Some Arapahoe Road growth halted as council decides next steps

Posted

After two years of searching for the perfect location to open her Culver’s franchise, Leslie Jacobson came across a space on Arapahoe Road and Havana Street that, she said, was perfect.

But her dream location for the frozen custard and hamburger shop quickly became a nightmare last month when a petition started circulating to repeal a recent ordinance that would allow for certain businesses to open in the area. The petitioners had 30 days to collect 4,086 signatures, or 5 percent of Centennial’s registered voters. The petition was submitted on Dec. 19 and the signatures were approved on Jan. 4.

“We finally found the light at the end of the tunnel and that petition crushed it,” Jacobson said. “We got an email saying that they did in fact have enough signatures, which is totally frustrating.”

Now that Centennial has verified the signatures, councilmembers will choose to have a special election, amend the ordinance or repeal the ordinance at the Feb. 6 city council meeting.

“The city supports the referendum process as it provides our citizens an opportunity to voice their opinions on actions taken by city council,” Mayor Cathy Noon said in an email. “All feedback will be considered when council discusses the next steps regarding ordinance 2016-O-11 at the upcoming Feb. 6 council meeting.”

Jacobson purchased the property for $1.3 million and worked with the city to pass the ordinance, approved Nov. 14, allowing certain businesses the right to open.

A previous ordinance, adopted in 2005, kept some businesses from opening on the Arapahoe Road corridor. The ordinance, which roughly covers Arapahoe Road from Parker Road to Yosemite Street, bans the opening of restaurants with drive-in or drive-thru service, convenience stores and gas stations, vehicle sales and rental services, and car washes.

Jacobson’s plan was to invest $50,000 into the newly purchased unit and hire up to 75 employees.

“We have this awesome corner and this awesome piece of property that we have invested a lot in,” Jacobson said. “Arapahoe Road corridor needs a facelift, it needs some new growth.”

Jill Meakins, one of the two petitioners, said that she is looking for a “higher-quality corridor.” Her main complaint was a proposed Mercedes-Benz dealership, which had purchased property at 13831 E. Arapahoe Road. Meakins argued the proposed developments will devalue her property and further congest Arapahoe Road.

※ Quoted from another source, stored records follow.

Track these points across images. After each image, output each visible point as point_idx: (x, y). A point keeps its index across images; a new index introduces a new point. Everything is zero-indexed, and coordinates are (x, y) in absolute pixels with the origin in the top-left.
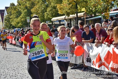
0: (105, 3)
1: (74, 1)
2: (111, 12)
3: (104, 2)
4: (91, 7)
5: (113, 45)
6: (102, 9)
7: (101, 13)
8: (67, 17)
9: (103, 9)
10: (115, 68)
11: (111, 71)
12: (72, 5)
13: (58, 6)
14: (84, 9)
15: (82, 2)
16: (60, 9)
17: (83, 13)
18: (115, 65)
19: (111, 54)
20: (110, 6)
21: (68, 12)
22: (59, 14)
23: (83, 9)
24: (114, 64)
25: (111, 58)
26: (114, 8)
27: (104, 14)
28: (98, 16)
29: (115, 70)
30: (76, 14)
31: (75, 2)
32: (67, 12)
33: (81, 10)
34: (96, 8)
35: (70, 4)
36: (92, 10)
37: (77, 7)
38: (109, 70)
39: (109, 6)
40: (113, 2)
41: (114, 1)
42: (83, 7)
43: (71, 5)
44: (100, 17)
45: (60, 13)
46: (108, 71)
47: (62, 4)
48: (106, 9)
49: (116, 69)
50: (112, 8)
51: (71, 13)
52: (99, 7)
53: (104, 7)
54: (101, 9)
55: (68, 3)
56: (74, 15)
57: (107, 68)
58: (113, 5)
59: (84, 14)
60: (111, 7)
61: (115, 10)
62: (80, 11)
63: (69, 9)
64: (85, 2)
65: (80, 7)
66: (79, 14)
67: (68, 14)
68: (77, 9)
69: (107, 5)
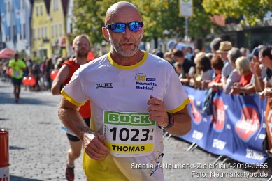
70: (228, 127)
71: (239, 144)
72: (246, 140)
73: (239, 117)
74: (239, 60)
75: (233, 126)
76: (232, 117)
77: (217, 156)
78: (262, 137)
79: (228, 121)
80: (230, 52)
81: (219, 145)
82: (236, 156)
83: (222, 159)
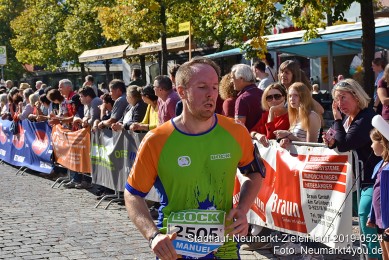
0: (253, 8)
2: (271, 38)
3: (251, 5)
4: (209, 19)
5: (278, 141)
6: (244, 26)
7: (241, 37)
8: (131, 50)
9: (247, 28)
10: (283, 213)
11: (271, 225)
12: (150, 12)
13: (103, 13)
14: (188, 23)
16: (110, 23)
17: (183, 39)
18: (284, 206)
19: (273, 170)
20: (269, 18)
21: (135, 32)
22: (104, 38)
23: (185, 26)
24: (282, 204)
25: (271, 184)
26: (281, 25)
27: (249, 42)
28: (232, 48)
29: (286, 220)
30: (160, 40)
31: (160, 2)
32: (131, 32)
33: (177, 27)
34: (224, 24)
35: (140, 7)
36: (211, 29)
37: (163, 19)
38: (265, 220)
39: (266, 17)
40: (278, 6)
41: (282, 3)
42: (185, 18)
43: (145, 10)
44: (238, 50)
45: (108, 37)
46: (263, 224)
47: (117, 9)
48: (258, 28)
49: (289, 218)
50: (274, 23)
51: (145, 37)
52: (235, 18)
53: (250, 20)
54: (240, 28)
55: (136, 3)
56: (153, 44)
57: (261, 213)
58: (278, 15)
59: (187, 40)
60: (273, 20)
61: (286, 30)
62: (172, 30)
63: (140, 25)
64: (191, 2)
65: (175, 18)
66: (169, 41)
67: (136, 41)
68: (164, 24)
69: (261, 14)
70: (27, 145)
71: (35, 158)
72: (39, 155)
73: (34, 138)
74: (31, 96)
75: (30, 145)
76: (30, 139)
77: (18, 168)
78: (51, 152)
79: (27, 141)
80: (25, 91)
81: (20, 160)
82: (33, 167)
83: (22, 170)
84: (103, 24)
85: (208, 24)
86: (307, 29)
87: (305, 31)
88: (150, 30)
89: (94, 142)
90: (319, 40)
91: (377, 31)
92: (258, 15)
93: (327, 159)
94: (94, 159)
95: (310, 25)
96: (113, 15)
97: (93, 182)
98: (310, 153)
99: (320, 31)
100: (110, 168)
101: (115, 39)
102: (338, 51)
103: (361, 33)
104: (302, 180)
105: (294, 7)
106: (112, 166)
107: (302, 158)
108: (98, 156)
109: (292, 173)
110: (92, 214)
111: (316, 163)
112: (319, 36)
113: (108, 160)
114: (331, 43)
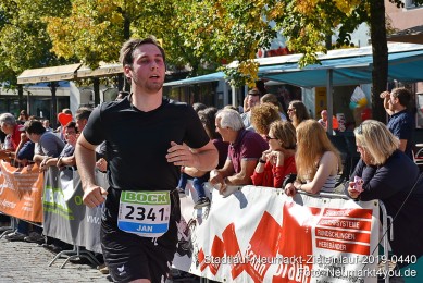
0: (243, 26)
1: (119, 10)
2: (263, 61)
3: (241, 22)
4: (188, 36)
6: (231, 47)
8: (85, 70)
9: (234, 50)
10: (292, 279)
12: (111, 25)
13: (53, 25)
15: (148, 14)
16: (62, 37)
18: (293, 268)
19: (278, 225)
20: (263, 38)
21: (93, 50)
24: (290, 266)
25: (276, 239)
27: (234, 64)
31: (123, 13)
32: (87, 49)
35: (100, 19)
36: (190, 50)
37: (127, 34)
39: (258, 37)
40: (275, 27)
41: (279, 20)
43: (106, 23)
45: (59, 54)
47: (71, 20)
48: (246, 51)
51: (104, 55)
52: (220, 38)
53: (239, 40)
54: (227, 49)
55: (94, 13)
56: (116, 65)
58: (274, 34)
60: (266, 40)
63: (99, 40)
64: (162, 14)
67: (93, 60)
69: (253, 33)
84: (53, 37)
85: (186, 43)
86: (305, 52)
87: (301, 55)
88: (111, 47)
89: (48, 184)
90: (318, 66)
91: (390, 57)
92: (249, 35)
93: (347, 213)
94: (48, 205)
95: (308, 48)
96: (66, 28)
97: (44, 233)
98: (327, 206)
99: (320, 55)
100: (67, 217)
101: (67, 57)
102: (339, 81)
103: (371, 59)
104: (314, 238)
105: (293, 26)
106: (70, 214)
107: (315, 211)
108: (52, 201)
109: (303, 229)
110: (46, 274)
111: (334, 218)
112: (318, 62)
113: (66, 208)
114: (331, 71)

On a website created by the petitioners, centennialneighborhoodcoalition.org, a statement mentioned that the proposed Culver’s restaurant was merely “caught in the crossfire” and that the petition had no ill will toward the franchise.

Meakins said she is awaiting direction from city council.

“We are just waiting for the city to make their decision on what to do next,” Meakins said. “I hope that it either goes out to vote for the citizens or they repeal it and come up with another plan with plenty of transparency and input from the citizens.”

Meakins accepted help from what she she said was an anonymous donor to fund the lawyer fees to draft the petition and to hire petition gatherers from Denver-based Black Diamond Outreach.

Meakins believes that Centennial should allow citizens to vote on the future use of the corridor.

“We are happy that we got enough signatures,” Meakins said. “That means that the citizens of Centennial are interested in having a say on what happens on Arapahoe Road.”

Councilmember Ken Lucas, whose District 3 includes most of the area covered by the recent ordinance, is frustrated by the possible repeal of the ordinance, but said he respects the process.

“The feedback I got from a number of citizens is that petitioners were ill informed,” Lucas said.“It is a public process, which I support. The public had ample time and opportunities to comment on this.”